§ WHAT YOU ARE ASKED TO DO
Each line from the first entry to the line with "- [ ] More examples", both included, is to be returned unchanged, with any pictures dropped.

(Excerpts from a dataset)
----

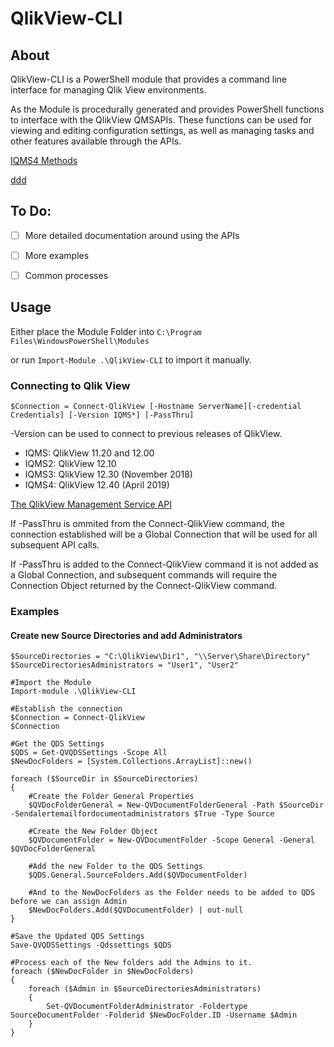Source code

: 
# QlikView-CLI

## About
QlikView-CLI is a PowerShell module that provides a command line interface for managing Qlik View environments. 

As the Module is procedurally generated and provides PowerShell functions to interface with the QlikView QMSAPIs. 
These functions can be used for viewing and editing configuration settings, as well as managing tasks and other features available through the APIs.

[IQMS4 Methods](https://help.qlik.com/en-US/qlikview-developer/April2020/APIs/QMS+API/html/Methods_T_PIX_Services_V12_Api4_IQMS4.htm)

[ddd](../QMSAPIMethodtoCmdlet.md)


## To Do:
 - [ ] More detailed documentation around using the APIs
 - [ ] More examples
 - [ ] Common processes


## Usage

Either place the Module Folder into `C:\Program Files\WindowsPowerShell\Modules`

or run `Import-Module .\QlikView-CLI` to import it manually.


### Connecting to Qlik View

    $Connection = Connect-QlikView [-Hostname ServerName][-credential Credentials] [-Version IQMS*] [-PassThru]

-Version can be used to connect to previous releases of QlikView.
- IQMS: QlikView 11.20 and 12.00
- IQMS2: QlikView 12.10
- IQMS3: QlikView 12.30 (November 2018)
- IQMS4: QlikView 12.40 (April 2019)

[The QlikView Management Service API](https://help.qlik.com/en-US/qlikview-developer/April2020/APIs/QMS+API/html/7b30b3a1-77da-4bbe-bdc2-1320dfa4f726.htm)


If -PassThru is ommited from the Connect-QlikView command, the connection established will be a Global Connection that will be used for all subsequent API calls.

If -PassThru is added to the Connect-QlikView command it is not added as a Global Connection, and subsequent commands will require the Connection Object returned by the Connect-QlikView command.

### Examples

#### Create new Source Directories and add Administrators

    $SourceDirectories = "C:\QlikView\Dir1", "\\Server\Share\Directory"
    $SourceDirectoriesAdministrators = "User1", "User2"
    
    #Import the Module
    Import-module .\QlikView-CLI
    
    #Establish the connection
    $Connection = Connect-QlikView
    $Connection
    
    #Get the QDS Settings
    $QDS = Get-QVQDSSettings -Scope All
    $NewDocFolders = [System.Collections.ArrayList]::new()
    
    foreach ($SourceDir in $SourceDirectories)
    {
    	#Create the Folder General Properties
    	$QVDocFolderGeneral = New-QVDocumentFolderGeneral -Path $SourceDir -Sendalertemailfordocumentadministrators $True -Type Source
    
    	#Create the New Folder Object
    	$QVDocumentFolder = New-QVDocumentFolder -Scope General -General $QVDocFolderGeneral
    
    	#Add the new Folder to the QDS Settings
    	$QDS.General.SourceFolders.Add($QVDocumentFolder)
    
    	#And to the NewDocFolders as the Folder needs to be added to QDS before we can assign Admin
    	$NewDocFolders.Add($QVDocumentFolder) | out-null
    }
    
    #Save the Updated QDS Settings
    Save-QVQDSSettings -Qdssettings $QDS
    
    #Process each of the New folders add the Admins to it.
    foreach ($NewDocFolder in $NewDocFolders)
    {
    	foreach ($Admin in $SourceDirectoriesAdministrators)
    	{
    		Set-QVDocumentFolderAdministrator -Foldertype SourceDocumentFolder -Folderid $NewDocFolder.ID -Username $Admin
    	}
    }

----

§ THE ANSWER
Source code

: 
# QlikView-CLI

## About
QlikView-CLI is a PowerShell module that provides a command line interface for managing Qlik View environments. 

As the Module is procedurally generated and provides PowerShell functions to interface with the QlikView QMSAPIs. 
These functions can be used for viewing and editing configuration settings, as well as managing tasks and other features available through the APIs.

[IQMS4 Methods](https://help.qlik.com/en-US/qlikview-developer/April2020/APIs/QMS+API/html/Methods_T_PIX_Services_V12_Api4_IQMS4.htm)

[ddd](../QMSAPIMethodtoCmdlet.md)


## To Do:
 - [ ] More detailed documentation around using the APIs
 - [ ] More examples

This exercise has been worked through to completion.